[ABOUT THIS TASK] Please extend the Thelon story passage below, starting right after its last sentence.

[SELECTED EXCERPT]
════════════════

The Discovery
I am coming to the end of the month with nothing written here, and, it seems, no inspiration to write it. I am away from home and finishing a long flying job, and at the end of each day when I think I might write something to post here for the month of May — well, it hasn’t been happening.
The passage that follows is from some writing I have in progress. For years I have been tinkering with a story, based on some mysterious events in the 1930’s, east of here. (See the excerpt from official RCMP files, which I have pasted below the passage.)
Howard Price sat on the broad orange slope above camp. Mackay was splitting kindling. Howard could see the rise and fall of the axe, but the tap-tap of the sound was out of rhythm, for the distance between. It made for a sense of time distorted, that delay between the sight of the chopping and the sounds of the blows.
Every September, every one that Price could recall, there were maybe two or three days on the barrens that were so perfect a man could just die at sundown and go straight to his long sleep and call it all fair and square. It was one of those days. There was a puff of a breeze from the northeast, and the sky was the blue of azure or turquoise. Price could not recall which was bluer. All around camp to every horizon the hillsides were as red as a baboon’s ass, as Jack Stark never got tired of saying. The Thelon a sparkling ribbon bordered by fine white sand, the water level dropping by an inch every few days.

════════════════

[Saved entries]

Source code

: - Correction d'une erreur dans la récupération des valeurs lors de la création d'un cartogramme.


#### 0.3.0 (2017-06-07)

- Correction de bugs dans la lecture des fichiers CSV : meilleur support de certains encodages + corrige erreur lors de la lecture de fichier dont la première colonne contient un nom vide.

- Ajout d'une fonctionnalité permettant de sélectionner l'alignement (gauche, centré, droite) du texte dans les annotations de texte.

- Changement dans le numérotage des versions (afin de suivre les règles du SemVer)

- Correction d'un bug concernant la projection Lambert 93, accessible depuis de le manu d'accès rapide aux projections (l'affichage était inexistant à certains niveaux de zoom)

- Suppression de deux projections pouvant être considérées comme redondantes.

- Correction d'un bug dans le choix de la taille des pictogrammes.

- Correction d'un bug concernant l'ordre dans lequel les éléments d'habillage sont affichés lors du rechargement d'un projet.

════════════════

[ANSWER SPACE]
Howard rolled a smoke and crossed one foot over the other. There was not a damned blackfly in sight. The moss and gravel hollow beneath him was dry and soft. He struck a match and took a deep drag. He studied the dog sitting a few yards below him on the slope in the sun, the stocky brown female they called Bastille. Price had bought her from the police in Fort Smith, summer of 1930. Pierre Savignac was a helper at the police post there, an old Frenchman from the Red River country south of Winnipeg. He had come north with Henri Gagnon years ago. Henri was the head cop at Smith. Howard had asked Pierre the dog’s name and Savignac told him they called her Bastille. Said that in Fort Res one of the Beaulieu boys had named her Batarde, but Henri said that was no name for a lady, and changed it to Mademoiselle de la Bastille, or Bastille when she was running in harness.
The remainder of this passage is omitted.